Dernier baiser avant l’apocalypse
Dans le passé biblique, la Tour de Babel reliant la terre au ciel fut érigée par les hommes désireux de toucher au divin. Contrarié par l’orgueil de l’humanité, Dieu prit sur lui de désordonner sa création en en multipliant les langues. Ne pouvant alors plus se comprendre, la civilisation cessa son entreprise et se dispersa de part et d’autre du monde, laissant discorde et rancœur corrompre son esprit. Dans le présent, ce cycle de mésentente se perpétue, qu’il soit à l’occasion d’un repas de famille, d’un capharnaüm administratif ou de pays voisins qui se déchirent pour un territoire. Les gens ne s’écoutent plus, ne s’entendent plus, ne regardent plus dans la même direction, vociférant à qui veut l’entendre des mots qu’ils ne comprennent eux-mêmes plus. Dans un futur dystopique, ce désordre des peuples a mué en un asservissement des faibles par les forts, où le contrôle des esprits a pris le pas sur la conscience libre. Ne restent alors que les éveillés au front pour combattre ce paradis artificiel. Et si le salut venait de l’intérieur ?

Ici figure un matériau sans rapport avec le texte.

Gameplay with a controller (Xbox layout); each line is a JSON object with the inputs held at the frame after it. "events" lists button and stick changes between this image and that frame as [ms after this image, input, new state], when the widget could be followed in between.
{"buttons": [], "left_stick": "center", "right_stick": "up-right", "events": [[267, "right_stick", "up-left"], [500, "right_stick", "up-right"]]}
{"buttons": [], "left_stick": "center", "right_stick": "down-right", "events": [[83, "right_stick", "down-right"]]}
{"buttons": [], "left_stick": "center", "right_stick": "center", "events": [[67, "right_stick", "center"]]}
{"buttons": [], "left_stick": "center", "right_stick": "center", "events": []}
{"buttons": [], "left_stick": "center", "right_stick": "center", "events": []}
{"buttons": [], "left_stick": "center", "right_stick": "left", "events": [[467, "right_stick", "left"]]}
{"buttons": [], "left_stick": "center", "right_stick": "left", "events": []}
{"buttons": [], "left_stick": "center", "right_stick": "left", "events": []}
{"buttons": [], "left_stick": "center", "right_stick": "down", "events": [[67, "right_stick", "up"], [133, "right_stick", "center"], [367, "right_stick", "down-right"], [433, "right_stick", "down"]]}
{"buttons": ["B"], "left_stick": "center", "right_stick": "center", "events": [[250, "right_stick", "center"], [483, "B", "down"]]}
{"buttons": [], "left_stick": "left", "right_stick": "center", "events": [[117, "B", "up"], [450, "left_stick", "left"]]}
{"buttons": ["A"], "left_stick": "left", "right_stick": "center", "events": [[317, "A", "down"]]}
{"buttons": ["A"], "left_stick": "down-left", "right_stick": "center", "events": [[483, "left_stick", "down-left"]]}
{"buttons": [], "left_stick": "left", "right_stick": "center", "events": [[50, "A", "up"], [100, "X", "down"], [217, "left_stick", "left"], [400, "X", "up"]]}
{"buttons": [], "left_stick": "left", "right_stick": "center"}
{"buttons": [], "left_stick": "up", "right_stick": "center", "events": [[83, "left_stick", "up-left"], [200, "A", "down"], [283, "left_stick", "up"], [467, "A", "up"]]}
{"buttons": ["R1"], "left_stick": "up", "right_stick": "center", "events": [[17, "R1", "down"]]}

Jamais il ne se sera écoulé autant de temps entre deux albums (sept ans), mais Indo a eu fort à faire entre la tournée du 13 Tour et les célébrations des 40 ans. Toujours est-il que le besoin de nouveau a fini par se faire sentir, et c’est en décembre 2023 que le groupe vient nous rassurer : « 2024, Indo is back ! », avec un son de teaser à faire pâlir n’importe quel fan d’impatience. Puis, en mars 2024, une étrange page publicitaire se glisse dans le magazine Diverto. Résolument sixties, on y voit « The Salingers reviennent » dans une police d’écriture bien familière, mais aussi des noms évocateurs : Babel Babel, Victoria, La Ville des Filles, Showtime, Girlfriend, L’Amour Fou… et enfin des labels curieux comme Pony Music, NCA et IMS. Les interrogations se bousculent, surtout quand le teasing se poursuit via l’utilisation de l’Intelligence Artificielle et la mise en place d’un véritable jeu de pistes sur les réseaux sociaux, créant tant d’incertitudes que les plus incrédules crieront au fake. Et ils n’auront pas tort : en dehors de l’affiche initiale, tout aurait finalement bien été monté de toutes pièces de la part de fans particulièrement créatifs ! Pourtant le démenti du groupe n’effacera pas tous les doutes, si bien que distinguer le vrai du faux deviendra un véritable sujet, mettant en abîme le fondement même de l’existence de l’IA générative : qu’est-ce qui est réel, qu’est-ce qui relève du mensonge ? Encore aujourd’hui, le fake était si réel que l’on n’ose cesser d’y croire. Tout cela a eu au moins un mérite, c’est d’avoir occupé un public alors en mal de nouvelles chansons d’Indo.
Le 14 juin, Le Chant des Cygnes vient enfin apporter du concret et ce lead single, à défaut d’être original, a le mérite d’être efficace avec un refrain parfaitement taillé pour les lives à grande échelle. Ce qui était encore identifié comme La Ville des Filles vient conter, par le biais d’une salve électro-pop saupoudré de guitares, le courage d’une horde de guerrières au milieu de ruines. Le morceau répond aux attentes mais comme à chaque album, il faudra attendre encore trois mois pour découvrir les seize autres titres. Oui, seize, tant que ça, au point que l’opus se révèle être un double album, mixé d’ailleurs par le très coté Mark « Spike » Stent et illustré par une autre pointure, David LaChapelle. Autant dire un joli casting qui fera d’ailleurs naître cette superbe pochette aux accents prophétiques.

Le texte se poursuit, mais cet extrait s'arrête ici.